“Children are the living messages we send to a time we will not see.”
― Neil Postman
Living in cultural decline is easiest for those who take the plunge first. Take, for example, Chelsea Fagan of The Financial Diet. First, kudos where they are in order: Fagan built a brand concerned with fiscal responsibility. This I applaud.
Why then do I accuse her of living in cultural decline? She is giving voice to the growing childfree by choice crowd. Fagan, as we will see with other financial experts on the internet, is functionally a materialist. You can pick up some good tips about clean financial living, but their vision for the whole of human life is limited.
From a spiritual perspective, we stop having children when we have ceased to believe in the eternal and a future that meaningfully continues after us. Currently, we continue to reap the benefits of a culture that has for thousands of years grown and developed on the premise that reality will endure. Intentional childlessness is, undeniably, a state of decline.
In a video entitled, “Watch This If You’re Not Sure About Having Kids,” Fagan explains her own decision not to have children (along with some hogwash about how you might be forced to procreate against your will [you won’t]). After all her analysis of her personal position and the trends she sees in her peer group, Fagan turns to the subject of children in your life who are not your own and how fulfilling those relationships might be.
Fagan describes her sister, still in her 20s, living in a farm in the South, married with three children already. She draws an analogy to the country mouse and the city mouse dynamic, which seems wryly self-aware. Does any child reading the story aspire to be the city mouse? I suppose some born daredevils might.
Fagan mentions this fact of her sister’s motherhood in passing to explain why the pressure is off for her. Those pesky boomer parents have been granted their living grandchildren and will get off the case of their urban daughter. Fagan breezily dismisses the concern that by not having children, you will not have the experience of having a close relationship with children.

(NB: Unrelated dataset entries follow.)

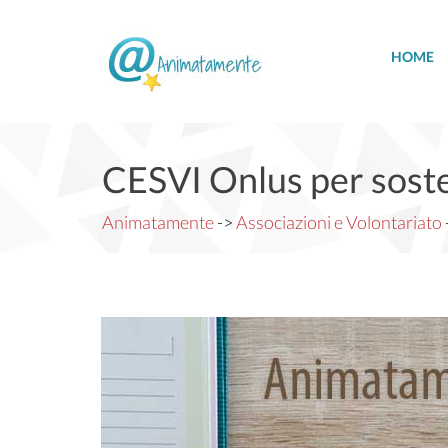
HOME
CESVI Onlus per sosten
Animatamente
->
Associazioni e Volontariato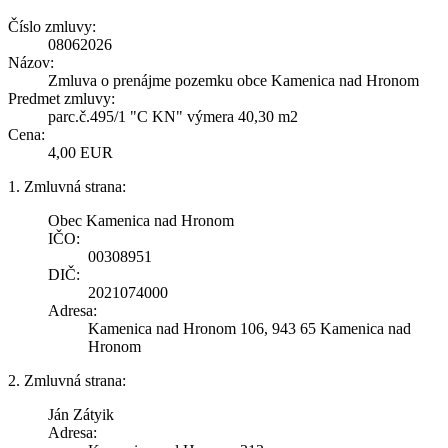
Číslo zmluvy:
08062026
Názov:
Zmluva o prenájme pozemku obce Kamenica nad Hronom
Predmet zmluvy:
parc.č.495/1 "C KN" výmera 40,30 m2
Cena:
4,00 EUR
1. Zmluvná strana:
Obec Kamenica nad Hronom
IČO:
00308951
DIČ:
2021074000
Adresa:
Kamenica nad Hronom 106, 943 65 Kamenica nad
Hronom
2. Zmluvná strana:
Ján Zátyik
Adresa: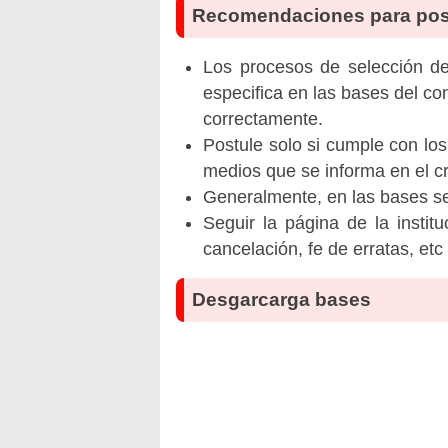
Recomendaciones para pos
Los procesos de selección de 
especifica en las bases del co
correctamente.
Postule solo si cumple con los
medios que se informa en el 
Generalmente, en las bases se 
Seguir la página de la insti
cancelación, fe de erratas, et
Desgarcarga bases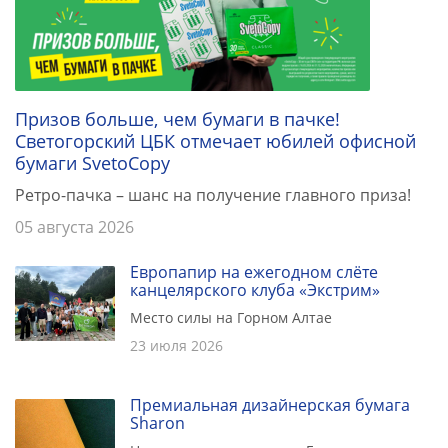
Призов больше, чем бумаги в пачке!
Светогорский ЦБК отмечает юбилей офисной
бумаги SvetoCopy
Ретро-пачка – шанс на получение главного приза!
05 августа 2026
Европапир на ежегодном слёте
канцелярского клуба «Экстрим»
Место силы на Горном Алтае
23 июля 2026
Премиальная дизайнерская бумага
Sharon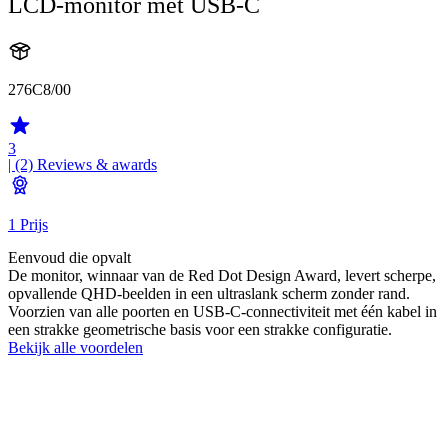
LCD-monitor met USB-C
276C8/00
3
| (2)
Reviews & awards
1 Prijs
Eenvoud die opvalt
De monitor, winnaar van de Red Dot Design Award, levert scherpe,
opvallende QHD-beelden in een ultraslank scherm zonder rand.
Voorzien van alle poorten en USB-C-connectiviteit met één kabel in
een strakke geometrische basis voor een strakke configuratie.
Bekijk alle voordelen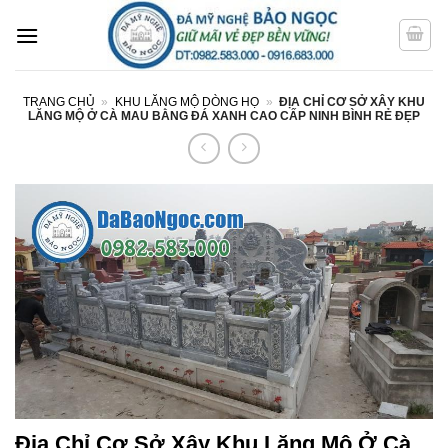
Bỏ
qua
nội
dung
TRANG CHỦ
»
KHU LĂNG MỘ DÒNG HỌ
»
ĐỊA CHỈ CƠ SỞ XÂY KHU
LĂNG MỘ Ở CÀ MAU BẰNG ĐÁ XANH CAO CẤP NINH BÌNH RẺ ĐẸP
Địa Chỉ Cơ Sở Xây Khu Lăng Mộ Ở Cà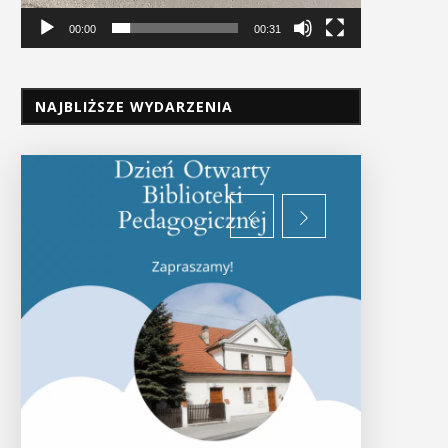
00:00
00:31
NAJBLIŻSZE WYDARZENIA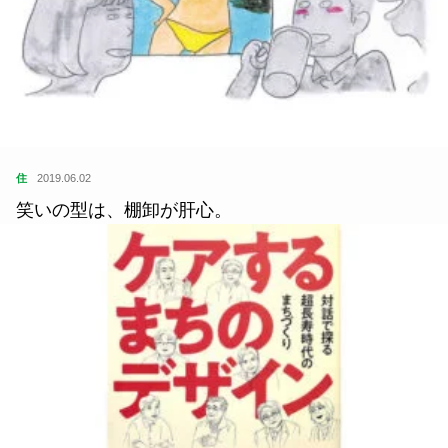
住
2019.06.02
笑いの型は、棚卸が肝心。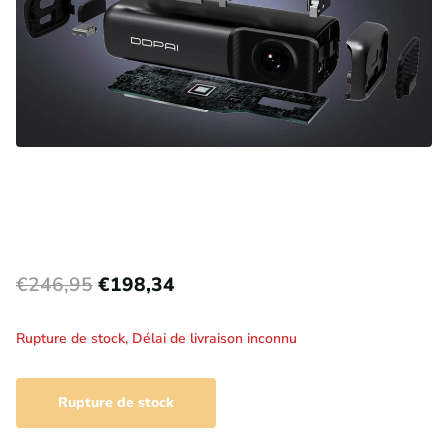
€246,95
€198,34
Rupture de stock,
Délai de livraison inconnu
Rupture de stock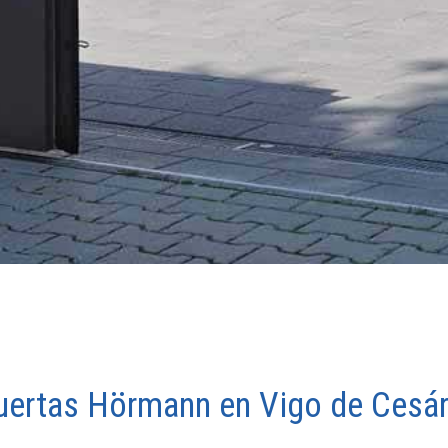
puertas Hörmann en Vigo de Cesár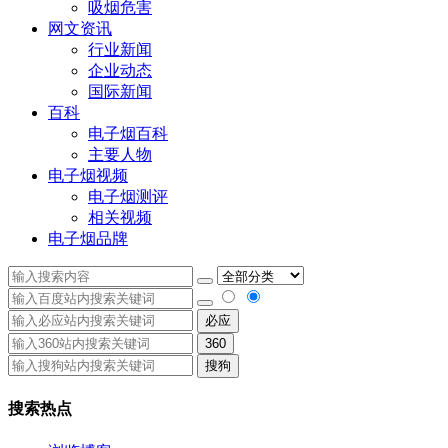
吸烟危害
网文资讯
行业新闻
企业动态
国际新闻
百科
电子烟百科
主要人物
电子烟视频
电子烟测评
相关视频
电子烟品牌
必应
360
搜狗
搜索热点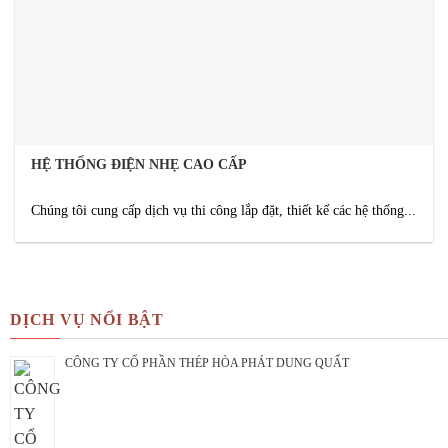
HỆ THỐNG ĐIỆN NHẸ CAO CẤP
Chúng tôi cung cấp dịch vụ thi công lắp đặt, thiết kế các hệ thống...
DỊCH VỤ NỔI BẬT
CÔNG TY CỔ PHẦN THÉP HÒA PHÁT DUNG QUẤT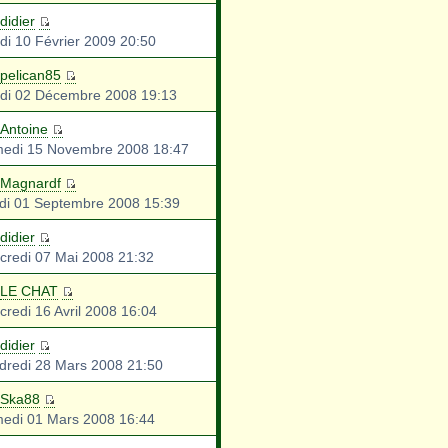
didier
di 10 Février 2009 20:50
pelican85
di 02 Décembre 2008 19:13
Antoine
edi 15 Novembre 2008 18:47
Magnardf
di 01 Septembre 2008 15:39
didier
credi 07 Mai 2008 21:32
LE CHAT
credi 16 Avril 2008 16:04
didier
dredi 28 Mars 2008 21:50
Ska88
edi 01 Mars 2008 16:44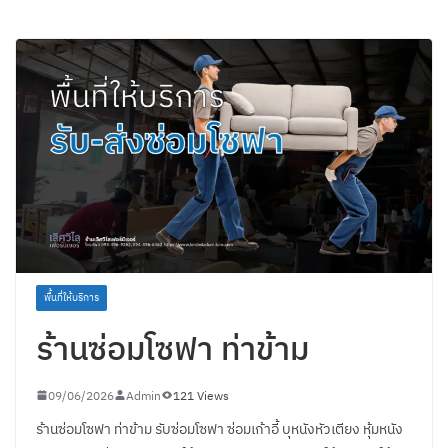
พื้นที่ให้บริการ
ร้านซ่อมโซฟา ท่าข้าม
09/06/2026
Admin
121 Views
ร้านซ่อมโซฟา ท่าข้าม รับซ่อมโซฟา ซ่อมเก้าอี้ บุหนังหัวเตียง หุ้มหนัง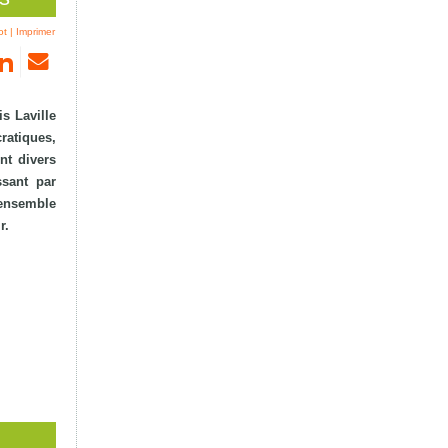
ot
|
Imprimer
s Laville
atiques,
nt divers
sant par
 ensemble
r.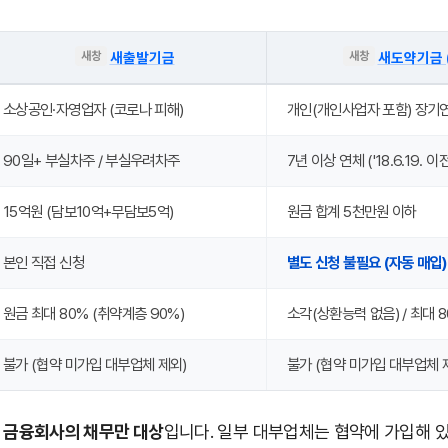
새출발기금
새도약기금 
소상공인·자영업자 (코로나 피해)
개인(개인사업자 포함) 장기
90일+ 부실차주 / 부실우려차주
7년 이상 연체 ('18.6.19. 이
15억원 (담보10억+무담보5억)
원금 합계 5천만원 이하
본인 직접 신청
별도 신청 불필요 (자동 매입)
원금 최대 80% (취약계층 90%)
소각(상환능력 없음) / 최대 
불가 (협약 미가입 대부업체 제외)
불가 (협약 미가입 대부업체 
 금융회사의 채무만 대상
입니다. 일부 대부업체는 협약에 가입해 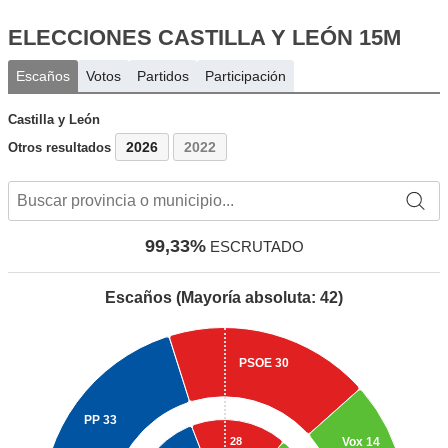
ELECCIONES CASTILLA Y LEÓN 15M
Escaños
Votos
Partidos
Participación
Castilla y León
2026
2022
Otros resultados
99,33%
ESCRUTADO
Escaños (Mayoría absoluta: 42)
PSOE
30
PP
33
28
Vox
14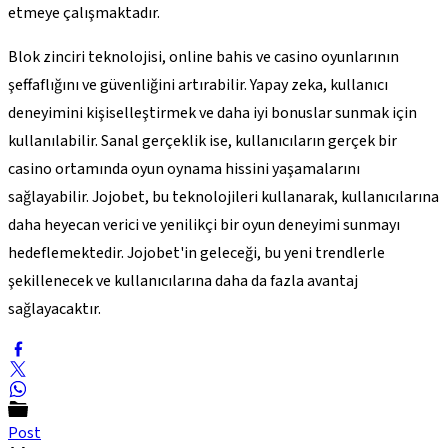
etmeye çalışmaktadır.
Blok zinciri teknolojisi, online bahis ve casino oyunlarının
şeffaflığını ve güvenliğini artırabilir. Yapay zeka, kullanıcı
deneyimini kişiselleştirmek ve daha iyi bonuslar sunmak için
kullanılabilir. Sanal gerçeklik ise, kullanıcıların gerçek bir
casino ortamında oyun oynama hissini yaşamalarını
sağlayabilir. Jojobet, bu teknolojileri kullanarak, kullanıcılarına
daha heyecan verici ve yenilikçi bir oyun deneyimi sunmayı
hedeflemektedir. Jojobet'in geleceği, bu yeni trendlerle
şekillenecek ve kullanıcılarına daha da fazla avantaj
sağlayacaktır.
Post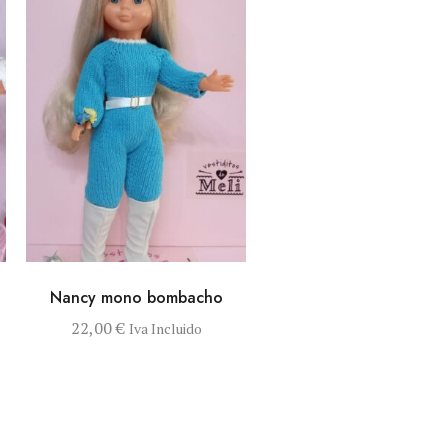
VISTA RÁPIDA
AÑADIR AL
Nancy mono bombacho
CARRITO
. Las opciones se pueden elegir en la página de producto
22,00
€
Iva Incluido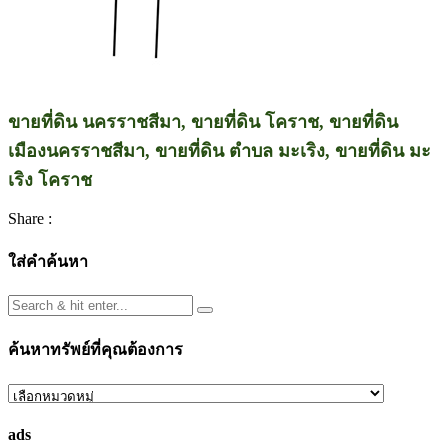
ขายที่ดิน นครราชสีมา, ขายที่ดิน โคราช, ขายที่ดิน
เมืองนครราชสีมา, ขายที่ดิน ตำบล มะเริง, ขายที่ดิน มะ
เริง โคราช
Share :
ใส่คำค้นหา
ค้นหาทรัพย์ที่คุณต้องการ
ค้นหา
ทรัพย์
ads
ที่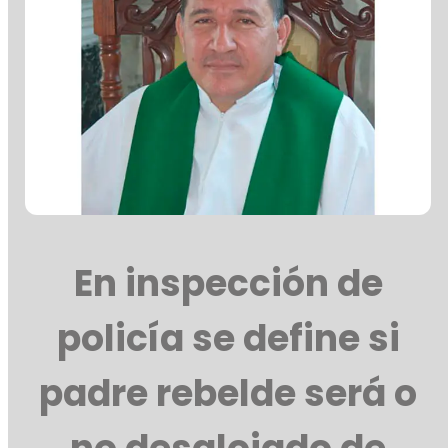
En inspección de
policía se define si
padre rebelde será o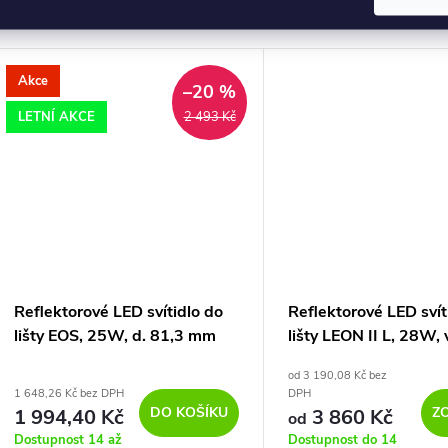
Akce
–20 %
LETNÍ AKCE
2 493 Kč
Reflektorové LED svítidlo do
Reflektorové LED svít
lišty EOS, 25W, d. 81,3 mm
lišty LEON II L, 28W, 
cm
od 3 190,08 Kč bez
1 648,26 Kč bez DPH
DPH
DO KOŠÍKU
Z
1 994,40 Kč
3 860 Kč
od
Dostupnost 14 až
Dostupnost do 14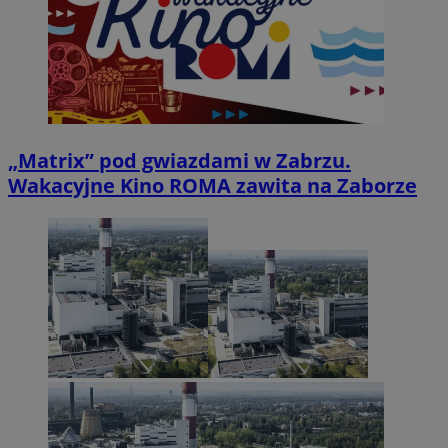
„Matrix” pod gwiazdami w Zabrzu.
Wakacyjne Kino ROMA zawita na Zaborze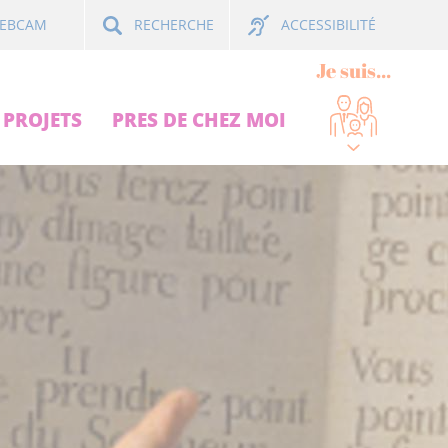
ACCESSIBILITÉ
EBCAM
RECHERCHE
Je suis...
PROJETS
PRES DE CHEZ MOI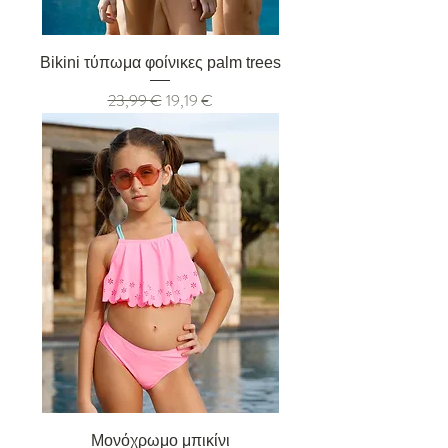
Bikini τύπωμα φοίνικες palm trees
Κανονική τιμή
Τιμή Έκπτωσης
23,99 €
19,19 €
Μονόχρωμο μπικίνι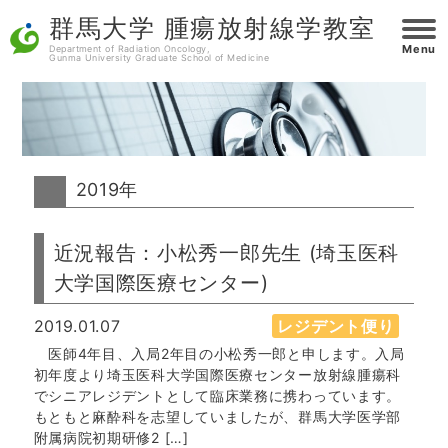
群馬大学 腫瘍放射線学教室
Menu
Department of Radiation Oncology,
Gunma University Graduate School of Medicine
2019年
近況報告：小松秀一郎先生 (埼玉医科
大学国際医療センター)
2019.01.07
レジデント便り
医師4年目、入局2年目の小松秀一郎と申します。入局
初年度より埼玉医科大学国際医療センター放射線腫瘍科
でシニアレジデントとして臨床業務に携わっています。
もともと麻酔科を志望していましたが、群馬大学医学部
附属病院初期研修2 […]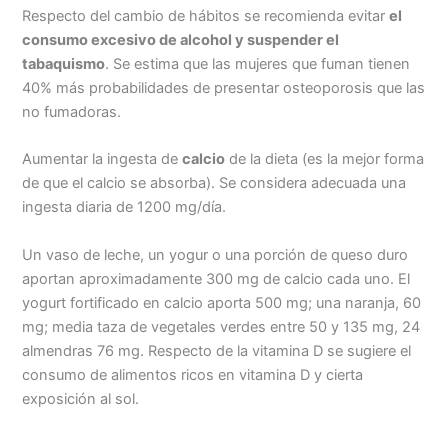
Respecto del cambio de hábitos se recomienda evitar
el
consumo excesivo de alcohol y suspender el
tabaquismo
. Se estima que las mujeres que fuman tienen
40% más probabilidades de presentar osteoporosis que las
no fumadoras.
Aumentar la ingesta de
calcio
de la dieta (es la mejor forma
de que el calcio se absorba). Se considera adecuada una
ingesta diaria de 1200 mg/día.
Un vaso de leche, un yogur o una porción de queso duro
aportan aproximadamente 300 mg de calcio cada uno. El
yogurt fortificado en calcio aporta 500 mg; una naranja, 60
mg; media taza de vegetales verdes entre 50 y 135 mg, 24
almendras 76 mg. Respecto de la vitamina D se sugiere el
consumo de alimentos ricos en vitamina D y cierta
exposición al sol.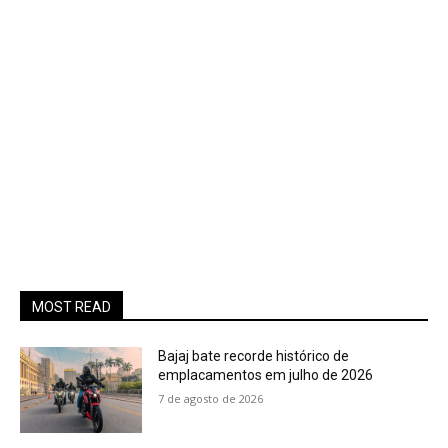
MOST READ
Bajaj bate recorde histórico de
emplacamentos em julho de 2026
7 de agosto de 2026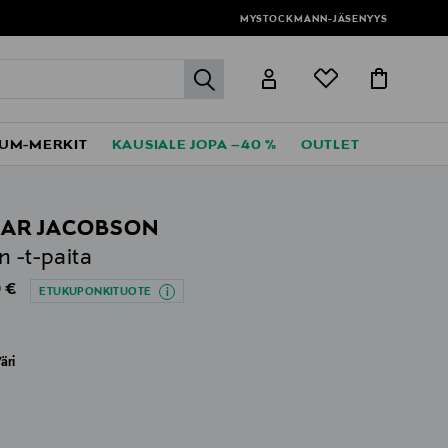
MYSTOCKMANN-JÄSENYYS
label.header.go
UM-MERKIT
KAUSIALE JOPA –40 %
OUTLET
AR JACOBSON
n -t-paita
al Price
 €
ETUKUPONKITUOTE
äri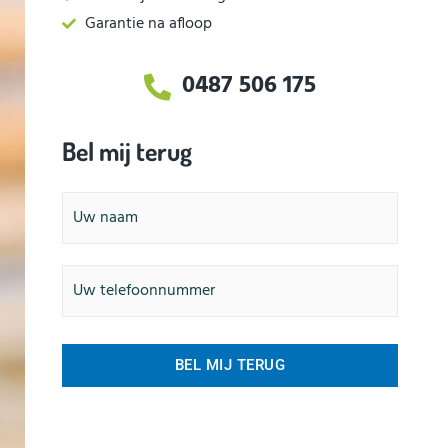
Garantie na afloop
0487 506 175
Bel mij terug
Naam
Telefoonnummer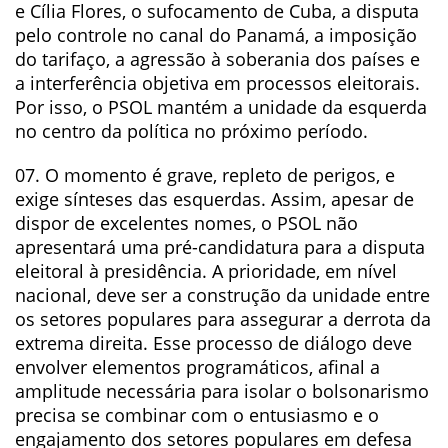
e Cília Flores, o sufocamento de Cuba, a disputa
pelo controle no canal do Panamá, a imposição
do tarifaço, a agressão à soberania dos países e
a interferência objetiva em processos eleitorais.
Por isso, o PSOL mantém a unidade da esquerda
no centro da política no próximo período.
07. O momento é grave, repleto de perigos, e
exige sínteses das esquerdas. Assim, apesar de
dispor de excelentes nomes, o PSOL não
apresentará uma pré-candidatura para a disputa
eleitoral à presidência. A prioridade, em nível
nacional, deve ser a construção da unidade entre
os setores populares para assegurar a derrota da
extrema direita. Esse processo de diálogo deve
envolver elementos programáticos, afinal a
amplitude necessária para isolar o bolsonarismo
precisa se combinar com o entusiasmo e o
engajamento dos setores populares em defesa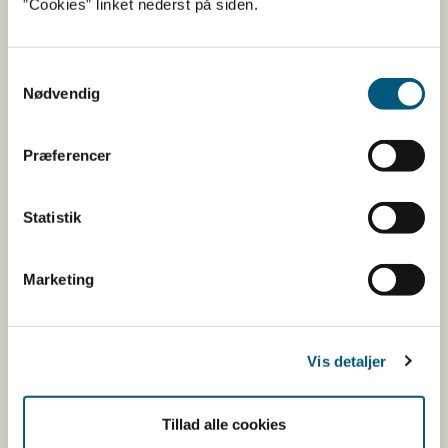
”Cookies” linket nederst på siden.
Samtykkevalg
Nødvendig
Præferencer
Statistik
Marketing
Tag guiden om opstart af
fødevarevirksomhed
Vis detaljer
Tillad alle cookies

Easy for her to say as a trailblazer. Fagan is correct in asserting that until now it was not socially acceptable for people to proclaim as a social good their decision not to welcome children. She is on the cutting edge of “childfree by choice” as a statement about one’s direction in life.
Perhaps Fagan herself is a lovely hostess who regularly welcomes guests into her home and heart. Perhaps one day she will do some good for an abandoned child somewhere. But, in general, there is a connection between openness to new life and openness to the other. Closing ourselves off from the transmission of the cosmic life force that animates us also seems to accompany closing ourselves off to others. Maybe not at first, but quite likely as we age.
In the prime of life, surrounded by friends with a kid or two, reassured by the distant reality of nieces and nephews, it can be easy to assume that kids will always be there. That is not how demographic decline works. Some places, like the South with the fertile sister, will be bursting with children, building new schools. Other places, first and foremost New York City, will see the population of children dwindle and disappear. When most we need the reassurance of the young and the care and presence of others, we may find them far away.
Do I think Chelsea Fagan should have a baby? Absent a radical lifestyle change, the obvious answer is no. I do think people listening, the people to whom the video is addressed, should consider carefully just how many children they will actually know in their childfree life. Will they be there? Will we remember how to enjoy the impish antics of the very young and full of life? Or will our homes and hearts go quiet in the oppressive tedium of growing older without meaning?